#### [Provided passage]

It does clarify something though in regards to how studios are starting to feel about critics. After 2006 which set some kind of record for the number of films that went unscreened – 2007 starts with “exclusive” screenings that filter out guys like me who just write for a website and talk on a radio show (combined audience: about 4 million). We also have two books in print. It makes me wonder what the criteria is, now, for being “official” enough to merit an invite to this jewel in MGM’s February crown. So is it more hubris to think that it’s personal or that it’s not?

Into Season 4 of “Six Feet Under” and it just rocks. Reminds me that I did an interview with Lili Taylor a couple of years ago that never was transcribed.

Did speaking engagements in conjunction with screenings of Streetcar Named Desire, Baby Doll, and Cat on a Hot Tin Roof for the Denver Public Library’s Tennessee Williams film series. As part of the overarching program of The South, also did a seminar on early Black film (James Whale’s Show Boat, Song of the South and Edge of the City). Coming up: Suddenly Last Summer and Night of the Iguana. Lamentably, no Boom!.

Best time? Seventh Seal at another library. This Friday will see me doing 3-Iron, this Saturday will see with Kurosawa’s Throne of Blood - then Breathless, Blow Up, and Aguirre: The Wrath of God. Also doing the Russell Crowe The Sum of Us. Busy couple of weeks.

The Seventh Seal, besides being the best Bergman film (Persona a close second), is also where the wife and I got the name for our daughter.

Sitting in the audience with a bunch of yahoos doubled over at the spectacle of Eddie Murphy fucking himself while Thandie Newton (how many Oscar winners/nominees are in this thing?) and Cuba Gooding Jr., further debase themselves. Something you wouldn’t have thought possible after so close an association with Pauls Haggis and Hogan, respectively. Norbit is like a Madea picture. It’s so hateful towards Asians that most of tonight’s audience didn’t know a joke was intended. Murphy plays a chink in this one, too, by the by – how wonderful that he’s resurrected his career.

I hope someone shoves his Oscar up his ass in a couple of weeks.

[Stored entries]
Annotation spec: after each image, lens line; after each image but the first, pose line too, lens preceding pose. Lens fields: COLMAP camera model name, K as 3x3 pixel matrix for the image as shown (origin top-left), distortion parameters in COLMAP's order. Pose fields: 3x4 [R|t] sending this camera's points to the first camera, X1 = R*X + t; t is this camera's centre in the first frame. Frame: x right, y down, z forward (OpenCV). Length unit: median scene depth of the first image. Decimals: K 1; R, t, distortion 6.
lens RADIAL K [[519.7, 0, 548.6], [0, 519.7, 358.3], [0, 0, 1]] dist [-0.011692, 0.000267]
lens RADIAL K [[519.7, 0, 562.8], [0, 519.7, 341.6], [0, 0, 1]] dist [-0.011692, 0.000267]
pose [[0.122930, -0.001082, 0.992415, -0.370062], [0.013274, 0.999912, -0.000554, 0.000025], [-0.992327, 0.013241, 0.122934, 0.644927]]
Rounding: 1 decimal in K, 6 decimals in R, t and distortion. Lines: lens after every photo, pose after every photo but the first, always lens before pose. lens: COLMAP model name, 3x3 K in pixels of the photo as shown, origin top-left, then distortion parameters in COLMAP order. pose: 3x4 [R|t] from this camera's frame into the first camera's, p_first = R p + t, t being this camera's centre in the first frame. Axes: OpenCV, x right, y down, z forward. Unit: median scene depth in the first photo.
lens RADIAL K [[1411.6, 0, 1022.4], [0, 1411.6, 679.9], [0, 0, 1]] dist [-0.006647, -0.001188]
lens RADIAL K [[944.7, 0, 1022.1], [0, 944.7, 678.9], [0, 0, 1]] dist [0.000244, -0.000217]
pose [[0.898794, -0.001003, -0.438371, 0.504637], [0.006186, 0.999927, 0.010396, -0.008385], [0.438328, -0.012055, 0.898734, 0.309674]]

#### [Exercise requirements]
**a.** Answer these questions from the film blog entry:
(i) What combined audience does the writer give for the website and the radio show?
(ii) For which film series at the Denver Public Library did the writer do speaking engagements?
(iii) From which film did the writer and the writer's wife take their daughter's name?
**b.** Write the next part of the film blog entry, starting after its final sentence.

#### [Answers per task]
**a.**
(i) About 4 million.
(ii) The Tennessee Williams film series.
(iii) The Seventh Seal.

**b.**
Watched, @ home, Trust the Man and The Last Kiss - I had to take an hour-long shower after. I wished I had a brillo pad and Lysol. I wished, irrationally, geekily, that a Monty Python foot would take care of either Zach Braff or Paul Haggis or Julianne Moore’s asshole auteur husband or, in a concession towards economy, just me. Anyone have an idea of what to call this genre of overwritten, smug, skeezy, adult contemporary pap?

(the punchline, of course, is that our daughter is named "Augustos Bloch")

Finished Dan Simmons’ The Terror today. It’s astonishing. Immediately ordered his Ilium and Olympos from Half.com. I sort of knew Simmons about ten years ago when he and I frequented the same little bookstore of horrors in Arvada. I still have a nicely-engraved Song of Kali from that period – who knew that a pristine copy of it would fetch a pretty penny now – at the time, all I knew was a neat story that Harlan Ellison told at the writing seminar I took from him about discovering Simmons at a different writing seminar that he taught and that this Simmons guy, who liked to name his short stories after lines from Eliot, was a guy that I liked a lot. I hope and fear that they make The Terror into an HBO mini-series one day. If you have a quicksilver couple of days: pick it up.

Currently reading a Cambridge Companion to Tennessee Williams to augment my upcoming speaking engagements: Currently listening to The Good, The Bad, and the Queen’s first album, Shawn Colvin’s dazzling cover of Gnarls Barkley’s “Crazy”, and a lot of Emily Haines.

Watched Babel again to make sure that I didn’t miss something the first time.

Glad we didn’t do a Bottom Ten list because it was due before I had seen Trust the Man and The Last Kiss.

Bart Freundlich - that’s that bastard’s name.

February 06, 2007

CanCon Confidential #1

In an attempt to raise the profile of Canadian film just one iota more, I hereby begin regular reporting on the films I've been screening at the Film Reference Library and from various alterna-video sources. Feel free to chime in if there's a title you'd like me to hunt down.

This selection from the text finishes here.